Dodgers News: Max Scherzer Explains Struggles At Coors Field
Max Scherzer
Isaiah J. Downing/USA TODAY Sports

Despite a less-than-stellar start by Max Scherzer, the Los Angeles Dodgers rallied late to earn a 7-5 win in 10 innings to take the rubber match from the Colorado Rockies.

Scherzer, who had allowed a total of five earned runs over his first nine games with the Dodgers, matched that total in five innings at Coors Field. “I just wasn’t able to get good grip on the ball,” the right-hander said of his performance.

“I was constantly searching for how to get good grip on the ball, I was licking my hands a ton. I just felt like I was making adjustments to try to get grip and I was kind of flying open to try to find a way to grip the ball a little tighter.

“I didn’t have a good feel for the baseball. I wasn’t able to land curveballs the way I normally can and it just kind of got sideways for me. I wasn’t able to execute the way I normally execute.

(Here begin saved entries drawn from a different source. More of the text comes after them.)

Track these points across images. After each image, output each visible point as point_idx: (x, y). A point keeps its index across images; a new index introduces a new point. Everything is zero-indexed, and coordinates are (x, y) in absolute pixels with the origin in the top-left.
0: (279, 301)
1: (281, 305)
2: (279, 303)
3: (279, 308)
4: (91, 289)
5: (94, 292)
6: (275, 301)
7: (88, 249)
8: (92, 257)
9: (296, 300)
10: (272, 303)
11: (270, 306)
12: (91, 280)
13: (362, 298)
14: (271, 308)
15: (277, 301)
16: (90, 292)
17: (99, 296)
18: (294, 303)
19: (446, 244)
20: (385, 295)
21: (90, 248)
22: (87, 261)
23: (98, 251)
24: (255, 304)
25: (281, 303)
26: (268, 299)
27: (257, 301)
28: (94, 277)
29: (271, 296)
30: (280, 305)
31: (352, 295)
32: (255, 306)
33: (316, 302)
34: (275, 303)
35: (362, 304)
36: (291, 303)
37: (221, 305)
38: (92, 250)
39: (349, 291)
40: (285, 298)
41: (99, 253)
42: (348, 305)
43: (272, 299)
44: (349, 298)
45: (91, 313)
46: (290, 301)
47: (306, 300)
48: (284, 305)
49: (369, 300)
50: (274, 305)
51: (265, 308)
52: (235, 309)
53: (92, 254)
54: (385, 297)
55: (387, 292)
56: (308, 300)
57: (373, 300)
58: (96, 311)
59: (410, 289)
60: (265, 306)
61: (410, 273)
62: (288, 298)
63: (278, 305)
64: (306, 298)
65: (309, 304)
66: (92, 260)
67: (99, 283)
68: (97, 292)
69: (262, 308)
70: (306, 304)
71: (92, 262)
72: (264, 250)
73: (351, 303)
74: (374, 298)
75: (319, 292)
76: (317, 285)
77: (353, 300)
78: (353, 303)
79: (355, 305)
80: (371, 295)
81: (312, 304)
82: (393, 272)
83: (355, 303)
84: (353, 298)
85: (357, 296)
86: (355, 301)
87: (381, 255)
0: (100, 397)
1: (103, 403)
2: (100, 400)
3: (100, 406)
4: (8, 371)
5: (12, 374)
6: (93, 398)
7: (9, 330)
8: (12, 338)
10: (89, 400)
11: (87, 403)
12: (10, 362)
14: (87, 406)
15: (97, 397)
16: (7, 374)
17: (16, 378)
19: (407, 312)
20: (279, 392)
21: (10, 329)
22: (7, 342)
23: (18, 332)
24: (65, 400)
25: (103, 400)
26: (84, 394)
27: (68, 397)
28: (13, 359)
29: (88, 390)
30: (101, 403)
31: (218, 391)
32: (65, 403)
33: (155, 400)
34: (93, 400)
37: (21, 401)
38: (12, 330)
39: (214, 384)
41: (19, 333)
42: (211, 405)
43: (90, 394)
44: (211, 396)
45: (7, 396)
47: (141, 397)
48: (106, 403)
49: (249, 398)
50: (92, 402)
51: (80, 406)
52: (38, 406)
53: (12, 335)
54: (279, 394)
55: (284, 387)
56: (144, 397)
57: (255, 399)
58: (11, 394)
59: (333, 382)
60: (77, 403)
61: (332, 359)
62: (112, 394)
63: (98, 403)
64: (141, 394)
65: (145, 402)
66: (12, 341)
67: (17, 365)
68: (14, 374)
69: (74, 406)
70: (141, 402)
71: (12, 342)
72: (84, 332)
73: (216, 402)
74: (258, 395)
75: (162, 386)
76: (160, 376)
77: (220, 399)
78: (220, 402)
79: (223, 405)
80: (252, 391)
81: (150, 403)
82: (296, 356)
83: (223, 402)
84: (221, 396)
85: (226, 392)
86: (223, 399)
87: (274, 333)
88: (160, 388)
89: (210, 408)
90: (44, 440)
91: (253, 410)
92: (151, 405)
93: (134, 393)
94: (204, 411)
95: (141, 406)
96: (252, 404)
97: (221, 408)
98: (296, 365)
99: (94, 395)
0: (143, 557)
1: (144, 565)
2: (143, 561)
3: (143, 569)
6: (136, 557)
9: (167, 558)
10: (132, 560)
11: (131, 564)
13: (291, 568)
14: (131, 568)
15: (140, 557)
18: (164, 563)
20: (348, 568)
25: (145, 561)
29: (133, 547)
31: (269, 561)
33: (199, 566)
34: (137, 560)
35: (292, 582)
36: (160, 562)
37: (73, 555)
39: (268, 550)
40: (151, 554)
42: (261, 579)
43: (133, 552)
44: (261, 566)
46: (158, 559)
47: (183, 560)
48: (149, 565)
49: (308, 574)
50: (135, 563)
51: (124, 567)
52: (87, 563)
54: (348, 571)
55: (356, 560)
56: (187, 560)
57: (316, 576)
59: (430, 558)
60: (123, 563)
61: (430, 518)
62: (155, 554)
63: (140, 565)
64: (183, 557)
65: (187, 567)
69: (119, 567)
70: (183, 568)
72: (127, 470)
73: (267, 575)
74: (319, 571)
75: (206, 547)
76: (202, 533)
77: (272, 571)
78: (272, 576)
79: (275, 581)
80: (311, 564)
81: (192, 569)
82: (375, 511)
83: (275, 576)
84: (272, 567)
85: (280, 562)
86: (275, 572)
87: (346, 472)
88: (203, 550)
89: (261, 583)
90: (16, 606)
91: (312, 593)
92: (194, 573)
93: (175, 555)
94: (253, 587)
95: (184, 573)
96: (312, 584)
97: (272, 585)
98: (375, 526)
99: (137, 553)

“You learn from these outings. This is the toughest place to pitch, so you learn from it. If you can learn something from here, even when you fail, then when you go somewhere else, these lessons can be applied to other outings.

“Sometimes when you get punched in the face that’s what it takes to go out there and learn how to do something new.”

Scherzer’s start on Thursday was his first at Coors Field since 2016. He entered the day with a lifetime 0-3 record, 5.88 ERA and 1.65 WHIP at the Rockies’ home ballpark.

“I didn’t have a problem with the shape of my pitches,” Scherzer further explained. “I had a problem with the grip. I was constantly searching with how to get grip, especially on my curveball. I didn’t feel like I had a good curveball. I wasn’t able to land it for strike.

“Once you lose the feel for one pitch, you’re constantly searching for what you want to do mechanically, what you want to do to execute, and I got out of wack. This happens. You’re never perfect. Stuff like this happens, especially if you pitch here.

“For me, it was the grip, it wasn’t the shape of the pitches. You just learn from it. You learn what you need to be able to do in these situations and how to mechanically stay within yourself to be able to execute.

“As much as it stinks to go out there and give up five runs, especially when the offense puts a three-spot on there, you feel good if you can put a zero up and get deep into a ballgame. Unfortunately that’s not how it worked.

“The bullpen was able to go out there and do a better job. They did a great job of going out there and throwing up zeros, even when we were losing, to keep it a two-run game. That’s what makes it a team win and why it feels good.”

Roberts thought Scherzer had ‘great gameplan’

Dodgers manager Dave Roberts agreed with Scherzer’s assessment and felt his curveball was most affected by his grip struggles. “I thought he and Mark Prior had a great gameplan,” Roberts began.

“The curveball just couldn’t finish and get to the plate. It kept backing up just a tick. He just couldn’t finish that pitch.”